There were two pregnant women who asked for permission to go to the
bathroom. They told me that some guards abused the women there. There
were two types of prisoners, the legal prisoners and the illegal. One
illegal prisoner, Guillermo López, who was a medical student living in
the western part of the capital, was taken out one morning when a large
group of us was being transferred to Villa Devoto, but he never got
there. Some people had been imprisoned for 80 days, and somebody said
that they used to take people out in order to kill them. One man even
told me that the night before they found 30 corpses in Pilar, they had
taken 30 prisoners out of Coordinación Federal.
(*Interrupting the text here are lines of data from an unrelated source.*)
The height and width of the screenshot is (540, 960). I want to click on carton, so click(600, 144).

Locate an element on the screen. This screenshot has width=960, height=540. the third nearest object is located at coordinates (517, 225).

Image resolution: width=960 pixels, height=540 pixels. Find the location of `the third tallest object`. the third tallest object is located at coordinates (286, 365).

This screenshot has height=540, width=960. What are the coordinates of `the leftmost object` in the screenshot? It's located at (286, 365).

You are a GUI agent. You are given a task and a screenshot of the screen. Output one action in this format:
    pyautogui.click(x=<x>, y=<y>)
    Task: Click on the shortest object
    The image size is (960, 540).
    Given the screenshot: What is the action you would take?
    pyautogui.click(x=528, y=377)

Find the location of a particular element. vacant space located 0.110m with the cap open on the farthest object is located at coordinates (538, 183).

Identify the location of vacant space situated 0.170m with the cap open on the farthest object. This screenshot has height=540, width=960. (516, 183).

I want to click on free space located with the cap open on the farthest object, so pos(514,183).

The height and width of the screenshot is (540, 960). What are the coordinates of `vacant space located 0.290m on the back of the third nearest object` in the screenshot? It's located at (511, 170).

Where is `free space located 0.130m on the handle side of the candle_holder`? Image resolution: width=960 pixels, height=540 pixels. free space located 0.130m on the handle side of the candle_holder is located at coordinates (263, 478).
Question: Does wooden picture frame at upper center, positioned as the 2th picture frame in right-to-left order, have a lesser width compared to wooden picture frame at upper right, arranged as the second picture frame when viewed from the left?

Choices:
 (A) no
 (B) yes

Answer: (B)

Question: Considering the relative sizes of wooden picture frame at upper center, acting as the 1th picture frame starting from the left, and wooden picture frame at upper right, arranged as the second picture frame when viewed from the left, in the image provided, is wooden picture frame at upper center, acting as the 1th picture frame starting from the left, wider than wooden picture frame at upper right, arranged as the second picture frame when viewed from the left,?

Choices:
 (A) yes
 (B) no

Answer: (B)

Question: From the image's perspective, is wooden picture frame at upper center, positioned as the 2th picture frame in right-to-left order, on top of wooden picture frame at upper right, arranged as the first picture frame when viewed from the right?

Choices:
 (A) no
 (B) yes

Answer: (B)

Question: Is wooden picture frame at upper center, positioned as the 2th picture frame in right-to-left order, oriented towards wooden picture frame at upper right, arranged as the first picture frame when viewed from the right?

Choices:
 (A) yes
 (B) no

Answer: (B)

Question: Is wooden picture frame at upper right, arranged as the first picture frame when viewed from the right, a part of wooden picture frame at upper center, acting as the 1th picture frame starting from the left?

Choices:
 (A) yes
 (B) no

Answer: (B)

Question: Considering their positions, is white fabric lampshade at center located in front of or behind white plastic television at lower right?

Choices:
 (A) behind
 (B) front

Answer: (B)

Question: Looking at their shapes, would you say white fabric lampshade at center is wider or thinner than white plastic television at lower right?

I
wasn't kept for very long in Villa Devoto, more or less a week, and then
I was transferred to La Plata (Unit 9). There were 3 prisoners from
Santa Fe (transferred from Coronda, 2 priests, Raúl Troncoso and Rafael
Yacuzzi and another men, Osvaldo Cambiasso), who had been so badly
beaten that they were refused entry to La Plata. Cambiasso in particular
had been beaten all over his body. Just
as in Villa Devoto, in La Plata they did many things to prisoners to
humiliate them and to punish them. The so-called punishment system
(which was very hard in La Plata, with cold baths, beatings with rubber,
etc.), and the inspection system was particularly humiliating in Villa
Devoto. As a priest, I was denied, or it was made practically impossible
for me to have access to the Bible or religious books, although in La
Plata there was a good chaplaincy organized by the prison. In all the
prisons, I was checked out by doctors when I entered. Particularly in
Villa Devoto, they saw all my wounds, but seemed not at all surprised by
the use of electricity. It appeared to be a routine matter. Although
I had a number of serious wounds, particularly one on my foot, they have
me no medical attention for a whole month. The food in Devoto was very
bad and very greasy. In La Plata, it was much better and was adequate. On
December 3, they took me out of the prison, by car, to the train
station. I was accompanied by two policemen to Constitution Station.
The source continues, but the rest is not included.